Macht. Demokratie. Frieden.
Jenseits der Machtpolitik. Handlungsmöglichkeiten auf nationaler und internationaler Ebene
Konflikte und Kriege eskalieren in vielen Regionen, während politische Antworten zunehmend auf Aufrüstung setzen – eine Strategie, die aus friedenspolitischer Perspektive kritisch betrachtet wird. Gleichzeitig werden in vielen Bereichen der sozialen Infrastruktur und des Klimaschutzes Budgetkürzungen diskutiert oder umgesetzt. Diese Entwicklungen lösen bei vielen Menschen große Sorgen
und Unsicherheiten aus. Erkennbar ist ein starkes Bedürfnis, sich darüber auszutauschen, Ängste zu teilen und gemeinsam über
mögliche gesellschaftliche Alternativen nachzudenken.
Die Veranstaltung beleuchtet zentrale Konfliktlösungsansätze zwischen demokratischen und nicht‑demokratischen Staaten und zeigt auf, wie politische Macht, Legitimität und institutionelle Rahmenbedingungen internationale Streitbeilegung prägen. Im Fokus stehen die Potenziale demokratischer Verfahren in internationalen Konflikten sowie die Einflussmöglichkeiten zivilgesellschaftlicher
Akteure auf globale Aushandlungsprozesse.

--- --- ---

◆ Erforderliche Aufgaben ◆
A – Fassen Sie die Veranstaltungsbeschreibung in zwei Sätzen zusammen.
B – Welche Faktoren prägen laut der Veranstaltungsbeschreibung die internationale Streitbeilegung? Nennen Sie alle.
Stützen Sie sich ausschließlich auf die Veranstaltungsbeschreibung.

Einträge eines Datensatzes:
--- --- ---

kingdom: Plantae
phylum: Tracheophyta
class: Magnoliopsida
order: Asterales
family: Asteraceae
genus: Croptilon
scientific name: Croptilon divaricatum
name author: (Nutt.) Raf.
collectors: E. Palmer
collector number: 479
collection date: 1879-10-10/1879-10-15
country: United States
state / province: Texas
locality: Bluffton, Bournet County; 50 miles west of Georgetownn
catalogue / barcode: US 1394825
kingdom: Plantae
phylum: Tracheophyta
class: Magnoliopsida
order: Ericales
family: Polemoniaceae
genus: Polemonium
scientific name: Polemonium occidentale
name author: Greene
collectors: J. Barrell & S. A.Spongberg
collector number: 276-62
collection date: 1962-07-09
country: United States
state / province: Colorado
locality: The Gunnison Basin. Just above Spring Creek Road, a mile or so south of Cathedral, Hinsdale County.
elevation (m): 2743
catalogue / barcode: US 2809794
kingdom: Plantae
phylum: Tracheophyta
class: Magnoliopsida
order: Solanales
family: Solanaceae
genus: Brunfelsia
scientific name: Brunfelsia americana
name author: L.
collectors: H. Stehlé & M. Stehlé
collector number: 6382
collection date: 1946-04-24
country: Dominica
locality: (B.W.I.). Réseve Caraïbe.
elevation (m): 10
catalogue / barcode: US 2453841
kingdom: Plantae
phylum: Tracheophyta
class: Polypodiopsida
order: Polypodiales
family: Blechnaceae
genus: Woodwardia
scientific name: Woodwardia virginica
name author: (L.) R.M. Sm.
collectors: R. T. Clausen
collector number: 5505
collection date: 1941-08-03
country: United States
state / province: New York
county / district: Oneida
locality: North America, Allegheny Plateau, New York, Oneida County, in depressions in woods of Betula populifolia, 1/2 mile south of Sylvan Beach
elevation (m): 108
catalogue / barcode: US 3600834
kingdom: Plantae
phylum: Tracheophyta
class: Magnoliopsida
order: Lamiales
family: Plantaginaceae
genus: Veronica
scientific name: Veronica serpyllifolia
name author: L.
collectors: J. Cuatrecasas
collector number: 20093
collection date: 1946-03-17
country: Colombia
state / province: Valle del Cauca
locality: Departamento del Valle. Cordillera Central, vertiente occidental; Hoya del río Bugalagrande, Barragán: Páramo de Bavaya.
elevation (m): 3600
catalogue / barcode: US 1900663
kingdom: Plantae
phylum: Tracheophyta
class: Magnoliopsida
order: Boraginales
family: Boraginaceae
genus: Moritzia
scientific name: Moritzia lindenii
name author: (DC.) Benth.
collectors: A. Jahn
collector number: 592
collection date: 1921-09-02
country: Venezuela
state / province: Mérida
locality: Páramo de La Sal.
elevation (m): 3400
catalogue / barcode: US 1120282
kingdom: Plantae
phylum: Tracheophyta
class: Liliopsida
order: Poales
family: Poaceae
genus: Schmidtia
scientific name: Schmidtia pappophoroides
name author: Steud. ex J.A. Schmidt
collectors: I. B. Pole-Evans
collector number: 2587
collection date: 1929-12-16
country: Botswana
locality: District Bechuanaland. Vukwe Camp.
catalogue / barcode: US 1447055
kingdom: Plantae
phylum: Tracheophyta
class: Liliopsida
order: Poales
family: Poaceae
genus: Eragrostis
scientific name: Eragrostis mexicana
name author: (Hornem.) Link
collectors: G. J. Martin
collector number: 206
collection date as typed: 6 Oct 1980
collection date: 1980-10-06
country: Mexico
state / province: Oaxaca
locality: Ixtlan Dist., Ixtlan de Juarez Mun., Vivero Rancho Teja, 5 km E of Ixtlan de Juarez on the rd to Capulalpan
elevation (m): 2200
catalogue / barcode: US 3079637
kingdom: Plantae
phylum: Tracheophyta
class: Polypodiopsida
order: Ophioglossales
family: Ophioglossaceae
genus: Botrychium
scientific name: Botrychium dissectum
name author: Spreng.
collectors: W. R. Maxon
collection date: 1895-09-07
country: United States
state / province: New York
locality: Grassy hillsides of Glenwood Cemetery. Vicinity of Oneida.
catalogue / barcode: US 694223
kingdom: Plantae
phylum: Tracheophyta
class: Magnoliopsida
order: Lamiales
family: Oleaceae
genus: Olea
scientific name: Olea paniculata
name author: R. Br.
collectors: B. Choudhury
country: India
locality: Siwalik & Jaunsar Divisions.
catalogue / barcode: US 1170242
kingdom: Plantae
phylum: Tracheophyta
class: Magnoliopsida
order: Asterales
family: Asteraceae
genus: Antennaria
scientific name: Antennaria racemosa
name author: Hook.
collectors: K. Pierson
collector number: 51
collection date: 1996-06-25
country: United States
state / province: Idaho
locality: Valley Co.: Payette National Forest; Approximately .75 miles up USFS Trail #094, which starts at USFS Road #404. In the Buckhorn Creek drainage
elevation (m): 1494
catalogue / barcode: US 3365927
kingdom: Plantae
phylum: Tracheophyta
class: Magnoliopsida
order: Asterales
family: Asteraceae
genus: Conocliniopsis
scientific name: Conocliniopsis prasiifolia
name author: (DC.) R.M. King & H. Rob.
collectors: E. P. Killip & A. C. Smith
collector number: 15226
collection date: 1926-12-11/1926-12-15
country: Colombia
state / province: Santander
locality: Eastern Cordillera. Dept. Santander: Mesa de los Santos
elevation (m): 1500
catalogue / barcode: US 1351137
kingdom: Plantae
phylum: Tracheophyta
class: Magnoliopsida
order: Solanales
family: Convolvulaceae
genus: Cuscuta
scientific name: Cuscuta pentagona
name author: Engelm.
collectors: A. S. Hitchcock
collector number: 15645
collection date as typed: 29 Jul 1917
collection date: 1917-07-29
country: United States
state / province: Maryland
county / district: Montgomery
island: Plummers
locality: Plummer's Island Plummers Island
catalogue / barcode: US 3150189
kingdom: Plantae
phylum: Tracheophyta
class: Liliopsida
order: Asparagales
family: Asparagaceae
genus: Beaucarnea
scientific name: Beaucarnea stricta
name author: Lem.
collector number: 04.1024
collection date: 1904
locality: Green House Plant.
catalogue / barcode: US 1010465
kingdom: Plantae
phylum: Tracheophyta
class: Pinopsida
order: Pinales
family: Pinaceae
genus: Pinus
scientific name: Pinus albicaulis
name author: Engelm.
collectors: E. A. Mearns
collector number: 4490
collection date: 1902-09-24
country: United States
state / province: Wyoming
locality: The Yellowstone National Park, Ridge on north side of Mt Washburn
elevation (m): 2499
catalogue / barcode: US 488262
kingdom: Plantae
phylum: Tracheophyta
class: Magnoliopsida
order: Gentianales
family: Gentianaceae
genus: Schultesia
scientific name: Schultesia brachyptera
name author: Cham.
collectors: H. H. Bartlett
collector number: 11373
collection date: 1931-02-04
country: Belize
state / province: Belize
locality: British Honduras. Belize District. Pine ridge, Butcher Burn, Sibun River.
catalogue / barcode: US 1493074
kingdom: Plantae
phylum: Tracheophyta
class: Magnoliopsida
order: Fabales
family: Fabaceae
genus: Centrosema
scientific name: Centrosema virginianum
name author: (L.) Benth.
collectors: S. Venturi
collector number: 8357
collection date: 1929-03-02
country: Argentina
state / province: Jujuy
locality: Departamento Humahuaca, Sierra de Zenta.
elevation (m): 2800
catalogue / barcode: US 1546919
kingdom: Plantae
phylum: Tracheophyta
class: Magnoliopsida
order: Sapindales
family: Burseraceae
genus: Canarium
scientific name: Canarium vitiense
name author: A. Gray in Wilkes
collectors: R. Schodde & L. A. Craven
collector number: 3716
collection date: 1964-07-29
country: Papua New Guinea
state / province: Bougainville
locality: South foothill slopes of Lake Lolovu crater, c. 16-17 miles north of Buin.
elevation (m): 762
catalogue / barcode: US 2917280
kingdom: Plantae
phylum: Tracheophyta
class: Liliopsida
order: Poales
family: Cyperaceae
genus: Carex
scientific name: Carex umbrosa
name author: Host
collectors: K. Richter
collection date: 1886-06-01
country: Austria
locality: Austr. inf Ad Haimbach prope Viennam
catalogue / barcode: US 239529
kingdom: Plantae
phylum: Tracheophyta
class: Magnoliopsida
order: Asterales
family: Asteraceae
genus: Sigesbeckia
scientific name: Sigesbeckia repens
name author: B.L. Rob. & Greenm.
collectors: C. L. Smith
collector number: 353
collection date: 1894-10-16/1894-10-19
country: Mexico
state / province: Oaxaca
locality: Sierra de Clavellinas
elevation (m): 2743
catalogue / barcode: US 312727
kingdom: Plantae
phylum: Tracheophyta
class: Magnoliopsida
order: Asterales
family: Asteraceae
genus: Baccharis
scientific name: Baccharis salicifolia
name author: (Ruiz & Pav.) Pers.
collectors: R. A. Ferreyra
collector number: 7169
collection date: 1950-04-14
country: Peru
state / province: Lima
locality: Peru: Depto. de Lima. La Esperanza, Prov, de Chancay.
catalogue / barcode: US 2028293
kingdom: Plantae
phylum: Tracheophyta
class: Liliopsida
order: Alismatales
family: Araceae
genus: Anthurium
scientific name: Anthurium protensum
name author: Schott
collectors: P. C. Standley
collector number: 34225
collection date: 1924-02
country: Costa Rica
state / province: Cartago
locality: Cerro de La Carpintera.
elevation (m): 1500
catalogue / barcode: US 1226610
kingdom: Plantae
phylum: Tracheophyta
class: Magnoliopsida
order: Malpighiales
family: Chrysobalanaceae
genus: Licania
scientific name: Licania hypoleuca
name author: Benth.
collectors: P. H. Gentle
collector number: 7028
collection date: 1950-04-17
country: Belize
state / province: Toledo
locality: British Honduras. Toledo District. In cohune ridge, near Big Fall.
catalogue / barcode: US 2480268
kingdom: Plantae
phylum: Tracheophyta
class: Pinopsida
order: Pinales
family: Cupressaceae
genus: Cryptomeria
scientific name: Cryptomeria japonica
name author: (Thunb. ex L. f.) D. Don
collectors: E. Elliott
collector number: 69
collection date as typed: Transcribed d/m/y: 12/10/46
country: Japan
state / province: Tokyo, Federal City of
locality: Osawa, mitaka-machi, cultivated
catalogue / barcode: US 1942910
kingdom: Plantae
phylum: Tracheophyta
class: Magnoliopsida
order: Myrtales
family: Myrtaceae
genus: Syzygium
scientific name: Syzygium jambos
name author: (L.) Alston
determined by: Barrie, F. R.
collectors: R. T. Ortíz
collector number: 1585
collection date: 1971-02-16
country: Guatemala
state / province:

--- --- ---

◆ Ausgaben der Reihe nach ◆
A – Eskalierende Konflikte, politische Antworten, die auf Aufrüstung setzen, und diskutierte oder umgesetzte Kürzungen bei sozialer Infrastruktur und Klimaschutz lösen bei vielen Menschen Sorgen aus, und es zeigt sich ein starkes Bedürfnis, sich auszutauschen und über gesellschaftliche Alternativen nachzudenken. Die Veranstaltung beleuchtet Konfliktlösungsansätze zwischen demokratischen und nicht-demokratischen Staaten und richtet den Blick auf die Potenziale demokratischer Verfahren in internationalen Konflikten sowie auf den Einfluss zivilgesellschaftlicher Akteure auf globale Aushandlungsprozesse.

B –
- politische Macht
- Legitimität
- institutionelle Rahmenbedingungen